Quelle est la dimension des bateaux-citernes GNL ?

Les capacités de tels pétroliers sont souvent supérieures à 100 000 m3, parfois même à 250 000 m3 ( soit plus de 100 000 tonnes ). Il existe toutefois aussi des bateaux-citernes GNL beaucoup plus petits, d’une capacité de quelques centaines de tonnes, destinés à la navigation fluviale et aux trajets côtiers, par exemple de grands ports à de plus petits ports.

Quelle est l’efficacité du GNL ?

Avec une technologie de propulsion moderne, la quantité d’énergie consommée par un pétrolier lors du transport est de l’ordre de 1 % à 2 % pour 1000 km de gaz transporté, en tenant compte des trajets de retour vide. Le fonctionnement d’une installation d’évaporation et de compression pour la liquéfaction consomme environ 1 à 2 % du contenu énergétique du gaz naturel.

Quelle est l’importance du GNL ?

Au niveau mondial, le GNL couvre environ 2 % des besoins en gaz naturel.

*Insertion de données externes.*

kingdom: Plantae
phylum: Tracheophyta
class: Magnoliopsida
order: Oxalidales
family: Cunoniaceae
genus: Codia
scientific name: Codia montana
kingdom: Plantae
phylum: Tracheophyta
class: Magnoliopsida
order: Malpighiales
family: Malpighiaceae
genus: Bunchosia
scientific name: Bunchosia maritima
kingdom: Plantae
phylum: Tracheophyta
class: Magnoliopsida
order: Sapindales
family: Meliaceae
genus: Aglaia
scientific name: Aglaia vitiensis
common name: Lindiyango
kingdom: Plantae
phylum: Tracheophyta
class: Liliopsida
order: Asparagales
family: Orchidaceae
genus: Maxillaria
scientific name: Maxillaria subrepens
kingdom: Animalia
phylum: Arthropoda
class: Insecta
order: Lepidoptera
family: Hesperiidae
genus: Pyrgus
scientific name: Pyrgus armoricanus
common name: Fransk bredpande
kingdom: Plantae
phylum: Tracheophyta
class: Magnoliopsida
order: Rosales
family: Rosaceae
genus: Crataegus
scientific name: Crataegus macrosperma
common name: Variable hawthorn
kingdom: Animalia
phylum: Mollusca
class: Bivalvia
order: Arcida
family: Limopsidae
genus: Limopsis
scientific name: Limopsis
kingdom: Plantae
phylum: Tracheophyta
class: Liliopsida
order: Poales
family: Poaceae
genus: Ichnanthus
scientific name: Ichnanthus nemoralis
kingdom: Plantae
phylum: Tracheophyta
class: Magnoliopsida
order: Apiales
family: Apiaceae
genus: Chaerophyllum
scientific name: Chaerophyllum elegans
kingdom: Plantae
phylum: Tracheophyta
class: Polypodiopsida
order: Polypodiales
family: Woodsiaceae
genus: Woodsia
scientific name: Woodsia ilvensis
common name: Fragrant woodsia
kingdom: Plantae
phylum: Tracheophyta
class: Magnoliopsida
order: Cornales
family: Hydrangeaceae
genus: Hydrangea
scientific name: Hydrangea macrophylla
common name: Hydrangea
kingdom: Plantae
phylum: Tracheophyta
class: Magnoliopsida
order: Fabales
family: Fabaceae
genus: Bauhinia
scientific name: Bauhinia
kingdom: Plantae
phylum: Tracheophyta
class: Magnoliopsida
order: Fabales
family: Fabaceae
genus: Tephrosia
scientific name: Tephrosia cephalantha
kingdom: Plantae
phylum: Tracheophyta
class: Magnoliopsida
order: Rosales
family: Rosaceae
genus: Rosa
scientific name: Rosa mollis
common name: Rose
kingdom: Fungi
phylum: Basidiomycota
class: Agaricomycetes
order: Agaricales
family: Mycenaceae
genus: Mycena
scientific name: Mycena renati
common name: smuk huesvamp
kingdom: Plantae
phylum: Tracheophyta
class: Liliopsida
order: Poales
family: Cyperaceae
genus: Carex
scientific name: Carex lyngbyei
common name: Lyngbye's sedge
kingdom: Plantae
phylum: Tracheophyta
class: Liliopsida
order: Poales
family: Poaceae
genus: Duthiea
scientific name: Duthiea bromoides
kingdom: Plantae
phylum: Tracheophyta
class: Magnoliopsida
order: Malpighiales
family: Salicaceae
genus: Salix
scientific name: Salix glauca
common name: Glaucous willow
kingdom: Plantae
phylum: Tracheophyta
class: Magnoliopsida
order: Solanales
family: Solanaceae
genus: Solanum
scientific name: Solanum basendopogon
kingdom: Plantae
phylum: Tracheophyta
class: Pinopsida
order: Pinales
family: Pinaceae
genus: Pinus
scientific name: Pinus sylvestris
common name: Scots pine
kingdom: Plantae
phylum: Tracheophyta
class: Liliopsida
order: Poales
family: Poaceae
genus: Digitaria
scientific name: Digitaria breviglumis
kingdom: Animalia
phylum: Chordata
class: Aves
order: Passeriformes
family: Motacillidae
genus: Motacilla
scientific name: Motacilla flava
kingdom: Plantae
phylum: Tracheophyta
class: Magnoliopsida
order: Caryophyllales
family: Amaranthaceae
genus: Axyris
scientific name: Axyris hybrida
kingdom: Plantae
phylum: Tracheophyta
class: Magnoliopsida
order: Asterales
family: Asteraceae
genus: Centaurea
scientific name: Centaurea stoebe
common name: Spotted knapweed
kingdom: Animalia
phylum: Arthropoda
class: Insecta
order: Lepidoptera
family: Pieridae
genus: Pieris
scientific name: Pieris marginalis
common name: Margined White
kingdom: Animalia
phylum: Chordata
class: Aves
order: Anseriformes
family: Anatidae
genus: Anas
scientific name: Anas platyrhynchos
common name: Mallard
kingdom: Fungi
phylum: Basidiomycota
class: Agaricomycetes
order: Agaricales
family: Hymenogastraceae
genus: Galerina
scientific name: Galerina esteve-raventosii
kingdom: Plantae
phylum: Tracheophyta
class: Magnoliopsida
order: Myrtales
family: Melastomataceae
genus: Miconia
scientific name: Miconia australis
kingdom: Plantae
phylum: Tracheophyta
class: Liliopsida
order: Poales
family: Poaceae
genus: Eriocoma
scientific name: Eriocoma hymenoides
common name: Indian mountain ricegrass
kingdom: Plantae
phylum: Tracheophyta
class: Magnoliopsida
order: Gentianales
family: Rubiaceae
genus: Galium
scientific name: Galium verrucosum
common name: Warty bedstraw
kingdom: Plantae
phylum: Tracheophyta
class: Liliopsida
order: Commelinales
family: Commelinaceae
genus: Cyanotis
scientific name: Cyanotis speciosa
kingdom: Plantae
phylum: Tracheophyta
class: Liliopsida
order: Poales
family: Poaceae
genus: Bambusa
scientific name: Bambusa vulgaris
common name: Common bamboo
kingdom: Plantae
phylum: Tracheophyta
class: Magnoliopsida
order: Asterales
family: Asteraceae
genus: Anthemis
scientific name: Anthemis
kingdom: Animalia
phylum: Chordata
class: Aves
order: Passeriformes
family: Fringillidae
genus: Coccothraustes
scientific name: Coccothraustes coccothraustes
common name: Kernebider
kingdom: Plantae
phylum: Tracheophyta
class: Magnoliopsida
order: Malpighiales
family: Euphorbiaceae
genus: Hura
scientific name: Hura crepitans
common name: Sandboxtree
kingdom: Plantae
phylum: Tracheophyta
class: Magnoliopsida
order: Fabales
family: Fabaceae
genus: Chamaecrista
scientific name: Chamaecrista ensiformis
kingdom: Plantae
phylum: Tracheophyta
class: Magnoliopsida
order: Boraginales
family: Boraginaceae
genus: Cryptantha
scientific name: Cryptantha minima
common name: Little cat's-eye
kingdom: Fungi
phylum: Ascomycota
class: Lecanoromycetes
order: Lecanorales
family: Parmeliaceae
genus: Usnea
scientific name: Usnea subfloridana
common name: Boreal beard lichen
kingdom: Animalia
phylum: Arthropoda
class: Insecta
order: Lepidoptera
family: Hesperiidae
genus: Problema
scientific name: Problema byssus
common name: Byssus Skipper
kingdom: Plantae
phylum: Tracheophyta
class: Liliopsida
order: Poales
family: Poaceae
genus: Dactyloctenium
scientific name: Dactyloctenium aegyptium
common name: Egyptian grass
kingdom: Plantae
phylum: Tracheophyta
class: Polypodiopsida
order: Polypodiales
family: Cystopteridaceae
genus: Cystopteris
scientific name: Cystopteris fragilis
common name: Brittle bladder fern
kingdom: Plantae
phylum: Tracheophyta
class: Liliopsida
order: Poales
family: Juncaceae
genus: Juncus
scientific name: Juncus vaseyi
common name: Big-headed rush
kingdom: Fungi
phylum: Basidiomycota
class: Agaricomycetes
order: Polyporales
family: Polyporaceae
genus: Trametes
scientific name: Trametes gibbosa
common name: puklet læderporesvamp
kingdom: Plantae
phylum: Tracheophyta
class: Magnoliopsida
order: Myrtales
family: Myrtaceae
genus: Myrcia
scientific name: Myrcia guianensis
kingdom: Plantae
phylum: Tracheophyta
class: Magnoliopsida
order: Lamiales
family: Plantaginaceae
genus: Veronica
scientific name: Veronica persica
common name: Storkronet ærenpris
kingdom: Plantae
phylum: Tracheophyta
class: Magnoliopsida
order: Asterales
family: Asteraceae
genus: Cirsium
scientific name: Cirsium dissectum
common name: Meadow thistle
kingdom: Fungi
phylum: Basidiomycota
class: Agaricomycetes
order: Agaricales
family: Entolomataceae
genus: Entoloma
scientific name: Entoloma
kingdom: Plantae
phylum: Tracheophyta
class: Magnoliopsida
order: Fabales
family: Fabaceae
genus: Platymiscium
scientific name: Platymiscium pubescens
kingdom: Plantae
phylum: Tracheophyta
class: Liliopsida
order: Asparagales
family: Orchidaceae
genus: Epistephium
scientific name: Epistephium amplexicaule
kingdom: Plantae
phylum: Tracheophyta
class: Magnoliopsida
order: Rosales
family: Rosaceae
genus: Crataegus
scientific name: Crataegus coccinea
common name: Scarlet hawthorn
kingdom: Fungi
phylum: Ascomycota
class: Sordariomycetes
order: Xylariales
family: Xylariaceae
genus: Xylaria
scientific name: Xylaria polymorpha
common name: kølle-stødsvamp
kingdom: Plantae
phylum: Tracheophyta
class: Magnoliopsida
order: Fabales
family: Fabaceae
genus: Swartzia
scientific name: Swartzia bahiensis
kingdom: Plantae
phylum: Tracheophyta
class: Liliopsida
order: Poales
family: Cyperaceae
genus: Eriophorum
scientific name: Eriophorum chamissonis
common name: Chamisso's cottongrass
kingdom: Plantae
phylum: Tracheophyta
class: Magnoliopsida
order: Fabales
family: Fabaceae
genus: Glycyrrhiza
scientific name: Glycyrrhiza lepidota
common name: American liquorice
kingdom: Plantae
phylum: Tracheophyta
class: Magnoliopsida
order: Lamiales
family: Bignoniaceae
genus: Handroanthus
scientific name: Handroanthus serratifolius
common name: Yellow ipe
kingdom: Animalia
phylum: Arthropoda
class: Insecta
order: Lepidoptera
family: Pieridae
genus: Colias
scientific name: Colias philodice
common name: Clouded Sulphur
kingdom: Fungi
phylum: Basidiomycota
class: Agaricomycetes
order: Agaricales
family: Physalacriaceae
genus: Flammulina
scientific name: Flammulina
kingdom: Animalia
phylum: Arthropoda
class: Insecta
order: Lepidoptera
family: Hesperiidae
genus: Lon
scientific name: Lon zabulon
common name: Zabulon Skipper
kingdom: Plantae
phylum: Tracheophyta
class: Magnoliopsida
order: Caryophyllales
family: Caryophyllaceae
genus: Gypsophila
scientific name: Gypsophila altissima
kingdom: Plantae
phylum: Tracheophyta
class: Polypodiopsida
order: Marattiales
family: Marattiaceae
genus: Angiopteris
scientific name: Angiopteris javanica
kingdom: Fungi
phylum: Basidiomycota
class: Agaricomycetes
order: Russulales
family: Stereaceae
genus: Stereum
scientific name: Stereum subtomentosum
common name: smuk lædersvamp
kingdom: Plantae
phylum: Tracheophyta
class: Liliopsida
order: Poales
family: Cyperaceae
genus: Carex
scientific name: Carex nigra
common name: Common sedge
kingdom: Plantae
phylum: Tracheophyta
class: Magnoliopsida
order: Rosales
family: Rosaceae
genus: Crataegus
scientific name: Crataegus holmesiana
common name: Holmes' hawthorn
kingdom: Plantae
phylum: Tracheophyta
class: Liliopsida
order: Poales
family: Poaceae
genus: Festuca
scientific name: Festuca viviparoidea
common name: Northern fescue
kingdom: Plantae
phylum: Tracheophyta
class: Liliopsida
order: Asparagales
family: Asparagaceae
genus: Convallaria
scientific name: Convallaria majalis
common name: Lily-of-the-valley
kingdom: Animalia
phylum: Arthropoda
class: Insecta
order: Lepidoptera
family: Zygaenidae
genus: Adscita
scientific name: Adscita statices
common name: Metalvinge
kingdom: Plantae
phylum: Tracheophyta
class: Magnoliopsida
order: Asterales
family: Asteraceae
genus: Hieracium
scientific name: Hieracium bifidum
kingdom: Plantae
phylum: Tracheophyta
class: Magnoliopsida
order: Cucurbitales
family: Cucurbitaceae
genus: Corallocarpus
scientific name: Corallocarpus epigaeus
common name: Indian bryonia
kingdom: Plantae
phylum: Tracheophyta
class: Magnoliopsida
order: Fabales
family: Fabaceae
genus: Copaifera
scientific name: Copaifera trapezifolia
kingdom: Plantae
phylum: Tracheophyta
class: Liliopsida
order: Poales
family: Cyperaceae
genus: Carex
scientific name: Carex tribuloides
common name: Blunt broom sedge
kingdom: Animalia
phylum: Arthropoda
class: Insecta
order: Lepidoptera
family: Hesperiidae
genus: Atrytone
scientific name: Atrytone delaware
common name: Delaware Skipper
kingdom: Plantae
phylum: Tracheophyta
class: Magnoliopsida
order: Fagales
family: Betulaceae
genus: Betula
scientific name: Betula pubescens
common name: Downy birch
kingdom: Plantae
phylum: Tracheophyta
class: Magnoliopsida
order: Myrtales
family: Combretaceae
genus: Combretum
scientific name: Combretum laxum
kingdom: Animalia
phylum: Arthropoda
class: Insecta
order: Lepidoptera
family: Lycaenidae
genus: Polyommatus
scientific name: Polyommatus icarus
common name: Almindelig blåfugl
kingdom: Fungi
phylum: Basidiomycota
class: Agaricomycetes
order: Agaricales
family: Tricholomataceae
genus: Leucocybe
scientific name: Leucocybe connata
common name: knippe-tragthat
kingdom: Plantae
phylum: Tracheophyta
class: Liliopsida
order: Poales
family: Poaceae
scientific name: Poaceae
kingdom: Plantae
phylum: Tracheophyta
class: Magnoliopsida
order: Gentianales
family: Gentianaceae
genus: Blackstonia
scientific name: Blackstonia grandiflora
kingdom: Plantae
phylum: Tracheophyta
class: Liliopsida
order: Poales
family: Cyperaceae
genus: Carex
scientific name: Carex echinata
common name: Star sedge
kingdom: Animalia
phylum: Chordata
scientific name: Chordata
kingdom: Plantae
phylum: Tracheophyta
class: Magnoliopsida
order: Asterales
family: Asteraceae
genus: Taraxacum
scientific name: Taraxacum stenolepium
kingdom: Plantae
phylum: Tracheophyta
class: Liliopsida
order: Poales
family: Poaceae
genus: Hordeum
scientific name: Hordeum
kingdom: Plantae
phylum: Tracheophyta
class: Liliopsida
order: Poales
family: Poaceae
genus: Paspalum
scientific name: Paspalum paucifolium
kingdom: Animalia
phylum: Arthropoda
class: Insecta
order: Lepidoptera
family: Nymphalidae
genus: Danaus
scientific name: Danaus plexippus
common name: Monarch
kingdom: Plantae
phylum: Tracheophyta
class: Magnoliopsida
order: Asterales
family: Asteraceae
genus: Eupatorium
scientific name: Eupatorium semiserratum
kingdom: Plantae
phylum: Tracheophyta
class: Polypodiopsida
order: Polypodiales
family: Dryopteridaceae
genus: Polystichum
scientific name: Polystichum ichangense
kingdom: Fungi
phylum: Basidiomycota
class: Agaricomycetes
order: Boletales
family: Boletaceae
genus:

Le GNL produit par des expéditeurs comme le Qatar pourrait-il remplacer à court délai les importations de gaz naturel de Russie par pipeline ?

Non. Il n’y a pas assez de bateaux-citernes dans le monde pour transporter la quantité nécessaire. La construction d’un nouveau bateau-citerne prend environ 18 mois. Il n’y a pas non plus assez de terminaux de déchargement en Europe. La construction de tels terminaux dure au moins trois ans et comporte, notamment en Allemagne, des risques financiers et politiques considérables qui rendent improbable la mise en œuvre rapide de nouveaux terminaux. De plus, des pays comme le Qatar ont déjà vendu environ 9 % de leurs exportations de GNL dans le cadre de contrats de livraison à long terme, de sorte que seuls 1 % seraient disponibles sur le marché, où la Suisse achète également son gaz. Plusieurs pays sont intéressés par ces 10 %. D’autres exportateurs sont l’Australie, ce qui implique de longues distances de livraison, ou les Etats-Unis, qui produisent du GNL à partir du procédé de fracturation, critique pour l’environnement.

Le GNL est-il plus cher que les importations traditionnelles de gaz naturel ?

Oui, en raison du processus de liquéfaction, du transport par bateau sur de longues distances et de la nécessité de disposer de grandes installations de terminaux pour le déchargement et la reconversion du gaz liquide à l’état gazeux pour l’injecter dans le réseau de gazoducs, le GNL est plus cher que le gaz dit « de réseau ».